● SUPPLIED TEXT
--*--

Re: [PATCH] More docs on what to do and not do in extension code

From: Bharath Rupireddy <bharath(dot)rupireddyforpostgres(at)gmail(dot)com>
To: Craig Ringer <craig(dot)ringer(at)enterprisedb(dot)com>
Cc: pgsql-hackers <pgsql-hackers(at)postgresql(dot)org>
Subject: Re: [PATCH] More docs on what to do and not do in extension code
Date: 2021-01-19 14:33:43
Message-ID: CALj2ACVcfNR9KOgNidR0g1M-d9r+xCKDRXBsOgjD8DENa1hKDg@mail.gmail.com
Views: Raw Message | Whole Thread | Download mbox | Resend email
Thread:
Lists: pgsql-hackers

On Mon, Jan 18, 2021 at 1:27 PM Craig Ringer
<craig(dot)ringer(at)enterprisedb(dot)com> wrote:
> Hi folks
>
> The attached patch expands the xfunc docs and bgworker docs a little, providing a starting point for developers to learn how to do some common tasks the Postgres Way.
>
> It mentions in brief these topics:
>
> * longjmp() based exception handling with elog(ERROR), PG_CATCH() and PG_RE_THROW() etc
> * Latches, spinlocks, LWLocks, heavyweight locks, condition variables
> * shm, DSM, DSA, shm_mq
> * syscache, relcache, relation_open(), invalidations
> * deferred signal handling, CHECK_FOR_INTERRUPTS()

--*--

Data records
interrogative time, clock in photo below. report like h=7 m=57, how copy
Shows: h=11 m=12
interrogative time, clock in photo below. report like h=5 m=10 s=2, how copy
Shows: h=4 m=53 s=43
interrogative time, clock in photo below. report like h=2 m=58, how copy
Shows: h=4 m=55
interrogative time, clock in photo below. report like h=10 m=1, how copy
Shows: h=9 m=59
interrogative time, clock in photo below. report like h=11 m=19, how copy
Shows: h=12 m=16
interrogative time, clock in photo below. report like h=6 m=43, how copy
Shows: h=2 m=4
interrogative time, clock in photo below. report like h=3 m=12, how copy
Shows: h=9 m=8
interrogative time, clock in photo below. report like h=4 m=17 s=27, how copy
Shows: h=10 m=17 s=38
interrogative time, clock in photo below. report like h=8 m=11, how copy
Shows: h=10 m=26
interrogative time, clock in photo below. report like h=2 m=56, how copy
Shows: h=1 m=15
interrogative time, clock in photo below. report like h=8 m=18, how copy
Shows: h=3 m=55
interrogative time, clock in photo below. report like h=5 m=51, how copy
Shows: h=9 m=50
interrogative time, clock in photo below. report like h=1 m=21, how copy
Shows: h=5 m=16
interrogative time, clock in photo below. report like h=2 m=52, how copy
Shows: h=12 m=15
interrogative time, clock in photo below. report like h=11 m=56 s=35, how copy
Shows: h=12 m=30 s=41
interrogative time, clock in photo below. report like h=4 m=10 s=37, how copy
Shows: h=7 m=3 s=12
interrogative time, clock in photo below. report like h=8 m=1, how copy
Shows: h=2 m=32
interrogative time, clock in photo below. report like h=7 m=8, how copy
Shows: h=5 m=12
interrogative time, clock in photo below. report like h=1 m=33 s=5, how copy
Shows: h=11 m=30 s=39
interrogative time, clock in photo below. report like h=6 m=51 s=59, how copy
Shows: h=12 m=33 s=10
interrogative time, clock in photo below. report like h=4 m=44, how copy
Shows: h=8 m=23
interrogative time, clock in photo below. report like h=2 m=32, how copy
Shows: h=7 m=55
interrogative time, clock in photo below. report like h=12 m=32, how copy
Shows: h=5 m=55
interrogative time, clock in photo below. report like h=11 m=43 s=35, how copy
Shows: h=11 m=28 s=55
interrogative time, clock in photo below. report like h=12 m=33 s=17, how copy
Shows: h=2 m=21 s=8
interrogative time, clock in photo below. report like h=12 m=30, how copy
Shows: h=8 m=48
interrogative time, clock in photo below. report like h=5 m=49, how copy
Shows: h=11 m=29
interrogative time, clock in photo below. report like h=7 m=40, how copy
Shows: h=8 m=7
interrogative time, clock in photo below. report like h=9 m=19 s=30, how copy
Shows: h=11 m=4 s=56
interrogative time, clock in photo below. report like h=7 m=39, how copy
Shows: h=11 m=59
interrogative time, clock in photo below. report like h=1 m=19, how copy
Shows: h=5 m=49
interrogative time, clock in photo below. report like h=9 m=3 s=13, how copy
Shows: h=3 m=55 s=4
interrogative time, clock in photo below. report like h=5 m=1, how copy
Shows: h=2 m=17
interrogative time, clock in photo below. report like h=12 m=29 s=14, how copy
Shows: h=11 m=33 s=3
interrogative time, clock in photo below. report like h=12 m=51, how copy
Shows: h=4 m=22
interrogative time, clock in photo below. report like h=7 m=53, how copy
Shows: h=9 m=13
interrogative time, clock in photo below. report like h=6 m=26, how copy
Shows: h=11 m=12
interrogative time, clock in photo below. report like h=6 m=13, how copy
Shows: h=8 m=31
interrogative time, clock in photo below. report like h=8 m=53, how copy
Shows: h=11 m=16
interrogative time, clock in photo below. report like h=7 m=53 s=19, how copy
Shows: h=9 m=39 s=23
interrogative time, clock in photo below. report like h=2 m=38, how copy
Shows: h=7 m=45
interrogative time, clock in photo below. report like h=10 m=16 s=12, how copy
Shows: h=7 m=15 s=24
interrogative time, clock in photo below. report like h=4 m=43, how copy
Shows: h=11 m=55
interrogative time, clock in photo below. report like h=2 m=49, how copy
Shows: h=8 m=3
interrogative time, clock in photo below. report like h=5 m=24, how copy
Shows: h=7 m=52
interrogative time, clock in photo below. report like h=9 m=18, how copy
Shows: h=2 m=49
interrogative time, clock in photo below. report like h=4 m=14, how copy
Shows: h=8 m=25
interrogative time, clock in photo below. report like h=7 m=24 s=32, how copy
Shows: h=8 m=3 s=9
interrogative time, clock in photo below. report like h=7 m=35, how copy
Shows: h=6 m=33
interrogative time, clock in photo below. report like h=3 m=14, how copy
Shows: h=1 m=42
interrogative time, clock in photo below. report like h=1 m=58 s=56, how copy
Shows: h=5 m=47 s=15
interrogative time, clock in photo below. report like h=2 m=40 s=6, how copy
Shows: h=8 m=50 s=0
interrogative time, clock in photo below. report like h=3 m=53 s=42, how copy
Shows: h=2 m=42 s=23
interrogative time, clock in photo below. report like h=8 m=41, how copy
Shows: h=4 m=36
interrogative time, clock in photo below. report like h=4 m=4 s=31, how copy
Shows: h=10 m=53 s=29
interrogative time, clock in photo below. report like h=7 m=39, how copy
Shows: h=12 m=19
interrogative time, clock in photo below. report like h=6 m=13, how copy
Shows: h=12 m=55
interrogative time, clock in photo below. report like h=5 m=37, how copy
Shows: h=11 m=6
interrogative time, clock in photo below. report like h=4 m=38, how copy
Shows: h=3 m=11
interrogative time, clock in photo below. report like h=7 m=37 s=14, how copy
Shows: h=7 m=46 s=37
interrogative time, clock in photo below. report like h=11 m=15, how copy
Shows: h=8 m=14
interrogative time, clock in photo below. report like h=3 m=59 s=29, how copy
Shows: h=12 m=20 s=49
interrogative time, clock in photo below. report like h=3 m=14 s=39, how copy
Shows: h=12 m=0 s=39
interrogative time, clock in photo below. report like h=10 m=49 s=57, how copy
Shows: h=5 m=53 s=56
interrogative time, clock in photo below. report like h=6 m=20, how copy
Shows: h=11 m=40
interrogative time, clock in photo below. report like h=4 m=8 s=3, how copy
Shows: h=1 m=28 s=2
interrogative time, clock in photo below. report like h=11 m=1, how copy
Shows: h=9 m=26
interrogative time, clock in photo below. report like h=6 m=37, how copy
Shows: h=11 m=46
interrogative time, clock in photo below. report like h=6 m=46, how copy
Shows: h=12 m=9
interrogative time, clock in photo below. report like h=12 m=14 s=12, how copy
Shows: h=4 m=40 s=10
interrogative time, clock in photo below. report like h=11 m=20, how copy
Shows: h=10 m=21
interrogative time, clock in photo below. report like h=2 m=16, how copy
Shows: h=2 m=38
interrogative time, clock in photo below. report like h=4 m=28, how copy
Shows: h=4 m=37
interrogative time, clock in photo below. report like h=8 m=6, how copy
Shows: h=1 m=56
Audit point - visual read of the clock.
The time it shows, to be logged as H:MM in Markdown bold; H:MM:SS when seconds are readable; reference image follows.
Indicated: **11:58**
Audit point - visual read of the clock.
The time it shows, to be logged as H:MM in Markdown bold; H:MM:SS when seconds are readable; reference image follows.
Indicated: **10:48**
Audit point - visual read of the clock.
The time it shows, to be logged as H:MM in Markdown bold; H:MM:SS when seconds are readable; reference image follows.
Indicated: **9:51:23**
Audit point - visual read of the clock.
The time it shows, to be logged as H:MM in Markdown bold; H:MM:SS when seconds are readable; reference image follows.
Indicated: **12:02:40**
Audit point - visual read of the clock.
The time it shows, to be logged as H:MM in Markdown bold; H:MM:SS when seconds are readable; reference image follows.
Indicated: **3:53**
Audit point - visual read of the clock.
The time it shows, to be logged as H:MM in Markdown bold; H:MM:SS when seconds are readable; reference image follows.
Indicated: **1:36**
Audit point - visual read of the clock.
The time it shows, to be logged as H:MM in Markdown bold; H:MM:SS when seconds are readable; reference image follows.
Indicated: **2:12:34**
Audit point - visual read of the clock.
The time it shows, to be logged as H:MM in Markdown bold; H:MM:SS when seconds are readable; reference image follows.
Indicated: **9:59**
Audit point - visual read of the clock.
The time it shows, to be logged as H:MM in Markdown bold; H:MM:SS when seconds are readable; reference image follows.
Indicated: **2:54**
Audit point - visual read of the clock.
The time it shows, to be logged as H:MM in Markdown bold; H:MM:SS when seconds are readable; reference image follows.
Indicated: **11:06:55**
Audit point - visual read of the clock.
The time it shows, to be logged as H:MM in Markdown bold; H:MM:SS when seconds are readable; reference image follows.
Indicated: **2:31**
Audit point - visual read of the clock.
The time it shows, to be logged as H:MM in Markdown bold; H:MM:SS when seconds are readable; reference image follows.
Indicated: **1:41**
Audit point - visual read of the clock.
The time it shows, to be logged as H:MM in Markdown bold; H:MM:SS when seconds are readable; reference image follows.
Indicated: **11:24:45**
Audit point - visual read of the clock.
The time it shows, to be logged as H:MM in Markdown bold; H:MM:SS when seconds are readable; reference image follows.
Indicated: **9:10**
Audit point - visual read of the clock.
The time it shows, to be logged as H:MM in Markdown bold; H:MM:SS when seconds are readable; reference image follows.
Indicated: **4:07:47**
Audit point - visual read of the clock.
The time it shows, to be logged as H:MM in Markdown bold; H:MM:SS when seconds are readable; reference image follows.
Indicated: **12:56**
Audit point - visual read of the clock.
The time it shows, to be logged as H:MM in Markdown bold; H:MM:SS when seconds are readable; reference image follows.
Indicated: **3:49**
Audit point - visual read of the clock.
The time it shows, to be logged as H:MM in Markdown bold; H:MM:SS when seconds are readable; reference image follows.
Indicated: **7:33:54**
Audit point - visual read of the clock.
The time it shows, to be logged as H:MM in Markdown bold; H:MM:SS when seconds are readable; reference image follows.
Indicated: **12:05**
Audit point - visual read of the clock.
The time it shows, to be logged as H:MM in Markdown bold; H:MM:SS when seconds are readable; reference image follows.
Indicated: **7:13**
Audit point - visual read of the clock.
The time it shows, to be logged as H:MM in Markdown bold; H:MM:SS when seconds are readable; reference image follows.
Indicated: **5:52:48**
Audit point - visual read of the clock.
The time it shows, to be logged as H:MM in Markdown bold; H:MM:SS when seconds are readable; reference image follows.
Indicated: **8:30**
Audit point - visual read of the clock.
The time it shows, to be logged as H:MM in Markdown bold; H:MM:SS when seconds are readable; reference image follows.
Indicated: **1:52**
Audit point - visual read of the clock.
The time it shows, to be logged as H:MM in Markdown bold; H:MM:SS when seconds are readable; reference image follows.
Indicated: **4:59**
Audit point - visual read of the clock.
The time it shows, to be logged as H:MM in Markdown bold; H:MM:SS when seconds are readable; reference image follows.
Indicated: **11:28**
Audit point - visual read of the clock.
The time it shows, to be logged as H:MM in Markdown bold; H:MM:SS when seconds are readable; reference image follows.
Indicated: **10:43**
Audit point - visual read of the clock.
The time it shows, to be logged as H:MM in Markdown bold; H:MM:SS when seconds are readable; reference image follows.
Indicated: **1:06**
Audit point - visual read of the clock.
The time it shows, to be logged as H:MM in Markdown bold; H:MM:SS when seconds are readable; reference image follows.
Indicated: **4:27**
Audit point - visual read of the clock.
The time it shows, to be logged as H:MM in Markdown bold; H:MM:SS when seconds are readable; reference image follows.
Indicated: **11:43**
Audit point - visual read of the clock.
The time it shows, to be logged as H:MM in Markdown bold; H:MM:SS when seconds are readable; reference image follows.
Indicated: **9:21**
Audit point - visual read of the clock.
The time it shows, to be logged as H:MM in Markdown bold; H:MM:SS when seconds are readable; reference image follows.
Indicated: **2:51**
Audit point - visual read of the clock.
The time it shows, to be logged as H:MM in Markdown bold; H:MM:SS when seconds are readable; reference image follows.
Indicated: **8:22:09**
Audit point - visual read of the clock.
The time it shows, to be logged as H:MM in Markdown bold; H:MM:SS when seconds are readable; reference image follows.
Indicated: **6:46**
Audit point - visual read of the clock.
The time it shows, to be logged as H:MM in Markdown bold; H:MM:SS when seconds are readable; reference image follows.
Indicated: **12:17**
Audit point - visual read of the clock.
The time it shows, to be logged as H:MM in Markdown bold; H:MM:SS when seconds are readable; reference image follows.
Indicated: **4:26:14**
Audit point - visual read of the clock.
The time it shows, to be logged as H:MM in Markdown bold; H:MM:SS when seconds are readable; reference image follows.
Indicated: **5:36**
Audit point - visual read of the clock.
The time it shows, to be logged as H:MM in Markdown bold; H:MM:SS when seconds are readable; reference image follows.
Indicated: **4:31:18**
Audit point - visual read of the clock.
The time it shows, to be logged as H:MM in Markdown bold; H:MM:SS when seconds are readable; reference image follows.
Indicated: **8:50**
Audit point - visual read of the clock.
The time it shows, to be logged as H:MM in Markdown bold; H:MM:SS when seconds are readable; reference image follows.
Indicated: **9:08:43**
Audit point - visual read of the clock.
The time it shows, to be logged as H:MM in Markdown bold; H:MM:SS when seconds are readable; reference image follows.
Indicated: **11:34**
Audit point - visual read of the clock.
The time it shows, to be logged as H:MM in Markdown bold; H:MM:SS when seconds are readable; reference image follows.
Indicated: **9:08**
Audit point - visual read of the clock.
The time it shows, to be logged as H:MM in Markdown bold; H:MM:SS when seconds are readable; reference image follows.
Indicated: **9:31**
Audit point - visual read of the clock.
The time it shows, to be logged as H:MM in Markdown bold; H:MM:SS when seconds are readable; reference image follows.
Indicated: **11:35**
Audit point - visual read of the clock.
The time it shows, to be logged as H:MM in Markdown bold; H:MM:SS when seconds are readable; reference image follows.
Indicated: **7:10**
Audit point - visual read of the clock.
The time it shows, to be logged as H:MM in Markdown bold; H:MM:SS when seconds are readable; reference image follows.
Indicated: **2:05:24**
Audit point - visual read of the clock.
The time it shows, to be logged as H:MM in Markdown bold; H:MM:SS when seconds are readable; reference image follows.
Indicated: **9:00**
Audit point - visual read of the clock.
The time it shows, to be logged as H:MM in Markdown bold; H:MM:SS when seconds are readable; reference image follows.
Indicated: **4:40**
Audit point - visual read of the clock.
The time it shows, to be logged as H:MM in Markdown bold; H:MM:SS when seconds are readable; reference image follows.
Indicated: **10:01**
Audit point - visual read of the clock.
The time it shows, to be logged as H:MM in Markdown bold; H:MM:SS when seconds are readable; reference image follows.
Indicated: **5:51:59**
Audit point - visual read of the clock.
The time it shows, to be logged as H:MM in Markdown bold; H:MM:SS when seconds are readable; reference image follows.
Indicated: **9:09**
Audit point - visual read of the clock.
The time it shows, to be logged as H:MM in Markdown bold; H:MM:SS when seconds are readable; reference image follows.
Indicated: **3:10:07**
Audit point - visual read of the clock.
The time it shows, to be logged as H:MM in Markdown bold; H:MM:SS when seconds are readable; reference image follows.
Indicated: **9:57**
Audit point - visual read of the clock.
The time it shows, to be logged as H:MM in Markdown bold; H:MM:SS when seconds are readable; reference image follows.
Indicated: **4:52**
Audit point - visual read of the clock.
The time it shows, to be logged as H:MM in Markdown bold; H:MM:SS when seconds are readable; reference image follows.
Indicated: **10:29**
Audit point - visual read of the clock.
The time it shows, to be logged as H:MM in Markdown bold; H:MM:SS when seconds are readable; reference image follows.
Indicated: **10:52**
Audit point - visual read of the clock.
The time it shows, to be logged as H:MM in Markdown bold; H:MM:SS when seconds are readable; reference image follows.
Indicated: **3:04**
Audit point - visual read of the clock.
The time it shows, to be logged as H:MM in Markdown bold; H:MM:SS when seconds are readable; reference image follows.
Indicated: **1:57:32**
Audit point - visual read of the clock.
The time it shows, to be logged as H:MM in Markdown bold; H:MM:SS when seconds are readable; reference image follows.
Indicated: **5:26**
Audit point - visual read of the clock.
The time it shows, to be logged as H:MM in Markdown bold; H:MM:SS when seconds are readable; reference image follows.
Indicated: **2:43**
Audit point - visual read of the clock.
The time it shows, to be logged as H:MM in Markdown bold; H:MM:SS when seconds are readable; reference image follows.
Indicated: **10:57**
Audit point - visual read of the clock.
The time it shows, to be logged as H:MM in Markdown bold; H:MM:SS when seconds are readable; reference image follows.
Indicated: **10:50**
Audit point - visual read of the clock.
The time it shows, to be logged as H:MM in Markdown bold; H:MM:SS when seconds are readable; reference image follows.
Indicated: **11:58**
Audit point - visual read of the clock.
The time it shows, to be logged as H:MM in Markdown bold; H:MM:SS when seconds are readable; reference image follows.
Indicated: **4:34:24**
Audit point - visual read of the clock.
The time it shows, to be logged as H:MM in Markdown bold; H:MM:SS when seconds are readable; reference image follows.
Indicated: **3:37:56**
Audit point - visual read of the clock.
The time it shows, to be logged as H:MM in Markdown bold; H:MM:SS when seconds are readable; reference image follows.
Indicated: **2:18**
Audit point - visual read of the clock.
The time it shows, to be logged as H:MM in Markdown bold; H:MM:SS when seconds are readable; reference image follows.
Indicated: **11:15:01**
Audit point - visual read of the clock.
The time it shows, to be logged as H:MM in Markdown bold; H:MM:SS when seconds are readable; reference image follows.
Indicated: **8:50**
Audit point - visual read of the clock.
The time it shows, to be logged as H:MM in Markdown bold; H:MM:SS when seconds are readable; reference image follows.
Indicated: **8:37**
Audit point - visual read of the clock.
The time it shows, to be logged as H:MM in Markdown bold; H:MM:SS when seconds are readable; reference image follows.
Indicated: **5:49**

--*--

● PROBLEM 1
Copy the mailing-list post, starting at "On Mon, Jan" and ending at "signal handling, CHECK_FOR_INTERRUPTS()".
● PROBLEM 2
In the mailing-list post, which two sets of documentation does the attached patch expand?
None of the work here calls for the records.

● OUTPUT 1
On Mon, Jan 18, 2021 at 1:27 PM Craig Ringer
<craig(dot)ringer(at)enterprisedb(dot)com> wrote:
> Hi folks
>
> The attached patch expands the xfunc docs and bgworker docs a little, providing a starting point for developers to learn how to do some common tasks the Postgres Way.
>
> It mentions in brief these topics:
>
> * longjmp() based exception handling with elog(ERROR), PG_CATCH() and PG_RE_THROW() etc
> * Latches, spinlocks, LWLocks, heavyweight locks, condition variables
> * shm, DSM, DSA, shm_mq
> * syscache, relcache, relation_open(), invalidations
> * deferred signal handling, CHECK_FOR_INTERRUPTS()

● OUTPUT 2
The xfunc docs and the bgworker docs.